Last month, new reading and math results for the “Nation’s Report Card” came out, and amidst the scores is a troubling recent trend among nine-year-old readers.
This version of the report card shows long-term NAEP scores (from the National Assessment of Educational Progress) for nine-, 13- and 17-year-olds. A nationally representative sample of approximately 26,300 students in all three age groups took the reading assessment during the 2011-2012 school year.
“The assessment required students to read and answer questions based on a variety of materials, including informational passages, literary texts and documents… Students’ comprehension of these materials was assessed with both multiple-choice and constructed-response questions,” according to the National Center for Education Statistics (NCES) website.
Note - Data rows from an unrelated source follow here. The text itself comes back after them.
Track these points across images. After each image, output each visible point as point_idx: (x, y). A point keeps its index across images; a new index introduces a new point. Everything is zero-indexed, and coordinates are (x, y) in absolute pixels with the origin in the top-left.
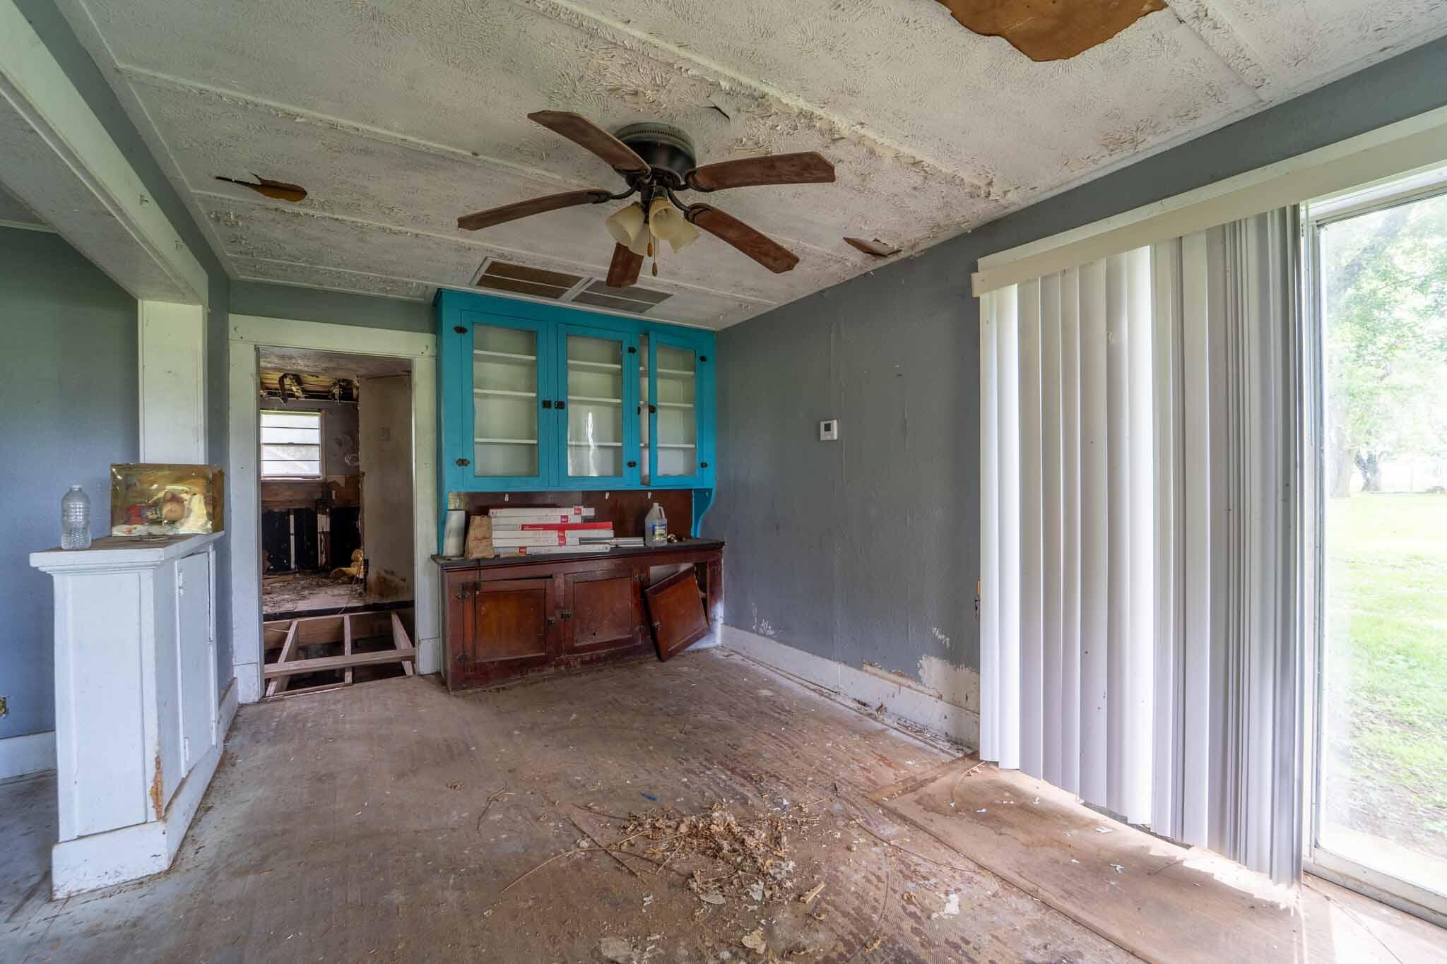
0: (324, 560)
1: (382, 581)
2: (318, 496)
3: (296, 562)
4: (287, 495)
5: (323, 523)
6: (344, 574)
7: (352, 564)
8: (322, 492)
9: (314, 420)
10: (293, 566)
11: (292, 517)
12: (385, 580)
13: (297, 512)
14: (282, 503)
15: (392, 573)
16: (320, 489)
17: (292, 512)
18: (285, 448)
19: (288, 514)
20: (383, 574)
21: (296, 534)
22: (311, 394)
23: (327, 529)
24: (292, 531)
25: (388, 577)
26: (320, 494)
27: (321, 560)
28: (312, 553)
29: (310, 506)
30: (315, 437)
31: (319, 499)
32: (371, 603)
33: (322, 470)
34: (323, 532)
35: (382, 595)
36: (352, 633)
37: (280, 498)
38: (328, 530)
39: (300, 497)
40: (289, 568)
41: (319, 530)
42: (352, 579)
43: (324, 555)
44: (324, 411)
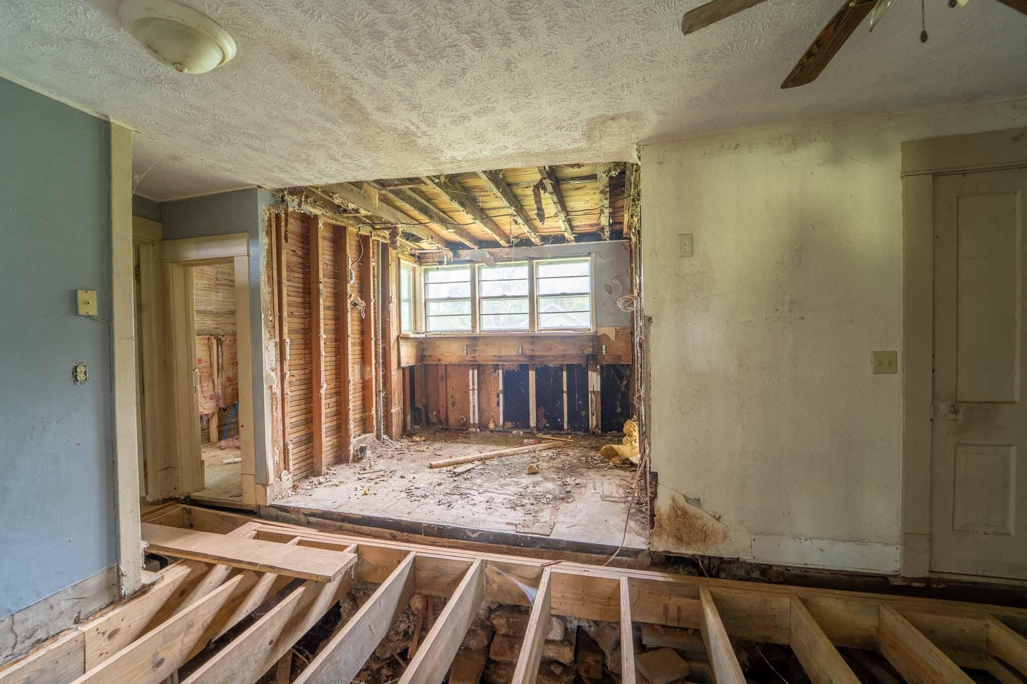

Sample questions from the long-term assessment for nine-year-olds are posted here. A summary of major findings is posted here.
The good news is that the reading scores of nine-year-olds have improved since the 1970s by 13 points – NAEP scores are measured on a zero to 500 point scale. Lower scoring students (at the 50th percentile or lower) made larger gains than their higher scoring peers. And “scores for white, black and Hispanic nine-year-old students increased by 15, 36 and 25 points, respectively from the first assessment to 2012,” according to a report from Jack Buckley, the NCES commissioner.
There’s still cause for concern, however, because nine-year-olds have shown no recent improvement in reading. Scores from 2008 to 2012 have been stagnant. This is true for boys and girls as well as for white, black and Hispanic children.
As parents, teachers, researchers and advocates know – and we emphatically repeat — children who can’t read proficiently by the end of third grade are more likely to struggle as they continue in school, and are less likely to be prepared to succeed in the workforce.
Another issue in the new NAEP results is the lagging performance of 17-year-olds.
“One of the most striking findings has as much to do with my role on the National Assessment Governing Board as it does with my roles as the principal of Shawnee Middle School, and as an educator in America,” Brent Houston writes in a statement. “I’m referring to a disturbing lack of improvement among 17-year-olds. Since the early 1970s, the average scores of 17-year-olds in both reading and mathematics have remained stagnant.”
And while the new NAEP scores shed some light on student performance, educators should heed a warning made by Harvard Graduate School of Education professor Nonie Lesaux in her report, “Turning the Page: Refocusing Massachusetts for Reading Success,” where she writes, “Children’s development and the environments and opportunities they encounter daily are inextricably linked. Yet, the great majority of the assessment data we have focuses only on the students themselves.”
As Lesaux argues, the nation can’t just look at reading scores. We should also look at children’s individual learning experiences and environments. Did this child have the benefit of attending a high-quality preschool program with a language-rich environment? Did this child have good reading instruction in kindergarten as well in first and second grade? Unless we systematically provide these types of supports for all young readers, NAEP scores will remain stagnant.
Lesaux sums it up, writing, “What children bring to the reading experience and what kinds of supports we provide greatly determine what they will get out of it.”